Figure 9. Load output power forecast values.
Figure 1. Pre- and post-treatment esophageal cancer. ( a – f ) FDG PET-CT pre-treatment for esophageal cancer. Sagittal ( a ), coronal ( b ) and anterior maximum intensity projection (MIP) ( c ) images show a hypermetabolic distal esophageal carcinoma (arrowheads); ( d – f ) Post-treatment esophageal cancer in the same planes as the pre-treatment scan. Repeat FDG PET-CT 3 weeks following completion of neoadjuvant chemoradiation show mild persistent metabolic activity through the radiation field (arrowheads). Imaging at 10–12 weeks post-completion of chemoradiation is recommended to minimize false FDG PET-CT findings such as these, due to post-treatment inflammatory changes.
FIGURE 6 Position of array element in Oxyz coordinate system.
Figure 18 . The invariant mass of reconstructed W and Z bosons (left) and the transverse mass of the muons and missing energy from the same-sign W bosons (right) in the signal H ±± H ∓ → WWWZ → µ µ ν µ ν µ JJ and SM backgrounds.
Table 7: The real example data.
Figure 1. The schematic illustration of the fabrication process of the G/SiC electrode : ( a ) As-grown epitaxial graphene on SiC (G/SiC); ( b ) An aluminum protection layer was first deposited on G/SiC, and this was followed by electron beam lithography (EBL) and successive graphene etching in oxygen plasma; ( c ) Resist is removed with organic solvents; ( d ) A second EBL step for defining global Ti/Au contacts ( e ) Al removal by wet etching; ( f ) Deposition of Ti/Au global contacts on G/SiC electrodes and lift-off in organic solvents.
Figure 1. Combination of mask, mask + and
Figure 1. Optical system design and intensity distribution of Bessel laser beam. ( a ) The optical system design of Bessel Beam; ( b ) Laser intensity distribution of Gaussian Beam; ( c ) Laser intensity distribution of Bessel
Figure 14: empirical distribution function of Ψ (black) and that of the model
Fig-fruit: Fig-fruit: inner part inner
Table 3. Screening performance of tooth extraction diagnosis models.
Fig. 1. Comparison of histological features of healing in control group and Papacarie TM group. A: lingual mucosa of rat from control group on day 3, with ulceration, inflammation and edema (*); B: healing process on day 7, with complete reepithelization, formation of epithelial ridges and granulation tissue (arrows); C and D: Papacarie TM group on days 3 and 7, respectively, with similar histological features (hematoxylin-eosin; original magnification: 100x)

##########

(Problem details) Search the preceding listing for "system", then copy every line that holds it.

(Reply to the task)
FIGURE 6 Position of array element in Oxyz coordinate system.
Figure 1. Optical system design and intensity distribution of Bessel laser beam. ( a ) The optical system design of Bessel Beam; ( b ) Laser intensity distribution of Gaussian Beam; ( c ) Laser intensity distribution of Bessel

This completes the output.